WHAT YOU HAVE TO DO
Continue the passage on the Amazon rainforest, starting after its final sentence.

GIVEN TEXT
━━━━━━━━━━━━━━━━━━━━━━━━━━━━━━

The Amazon rainforest is a natural wonder, home to one in 10 known species, making its forest and rivers the most biodiverse on Earth. It’s also the home of several hundred groups of Indigenous Peoples and acts as a massive carbon sink, helping to combat climate change.

All of this is at danger of irreversible destruction. 17% of the Amazon forest has already been cut down. Scientists say at 20-25% deforestation, the rainforest will reach a tipping point at which it can no longer generate enough rain to sustain itself and will develop into a dry savannah. This would mean mass extinction for thousands of plant and animal species, the loss of livelihood for many of its inhabitants and the release of billions of metric tons of carbon, accelerating the climate crisis.

━━━━━━━━━━━━━━━━━━━━━━━━━━━━━━

LISTED ENTRIES
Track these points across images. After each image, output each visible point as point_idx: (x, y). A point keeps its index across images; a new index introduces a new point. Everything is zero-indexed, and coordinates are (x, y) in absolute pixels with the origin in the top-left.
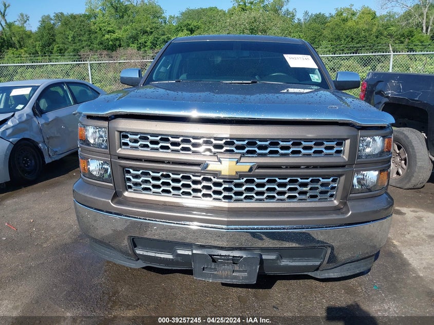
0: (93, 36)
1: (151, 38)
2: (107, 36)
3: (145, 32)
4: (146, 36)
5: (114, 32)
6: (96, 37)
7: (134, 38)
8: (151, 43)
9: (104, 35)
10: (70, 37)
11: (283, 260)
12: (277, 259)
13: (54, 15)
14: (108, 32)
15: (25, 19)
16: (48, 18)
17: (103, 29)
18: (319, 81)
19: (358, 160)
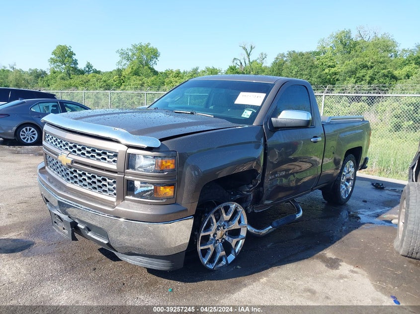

━━━━━━━━━━━━━━━━━━━━━━━━━━━━━━

RESULT OF THIS EXERCISE
This deforestation is being driven, in part, by unsustainable patterns of trade. Ever since the colonisation of South America by Europeans, a system to exploit the immense richness of the region has been at work. Millions of tonnes of goods, like coffee, sugarcane and raw materials were shipped to Europe and traded around the world; a model so entrenched it continued even after independence. Today, the Mercosur – a trade bloc consisting of Brazil, Argentina, Uruguay and Paraguay – still predominantly exports agricultural goods and natural resources.

Europe’s hunger for raw materials and foodstuffs makes us implicit in the destruction of nature, not least in Amazonia, where 80% of deforestation is driven by the expansion of agricultural land for cattle ranging. In Brazil, cattle pastures occupy 450,000 square kilometres of deforested land. That is equivalent to the size of Sweden, almost twice the size of the United Kingdom.

Every year, the EU imports 100,000 tonnes of beef from Brazil alone, a quarter of the EU’s beef imports. Brazil also accounts for more than half of the EU’s soy imports, which are mainly used for animal feed in meat production. A study from July 2020, published in Science magazine, shows about a fifth of beef and soy exports from the Brazilian Amazon and the adjacent Cerrado region to the EU has contributed to deforestation.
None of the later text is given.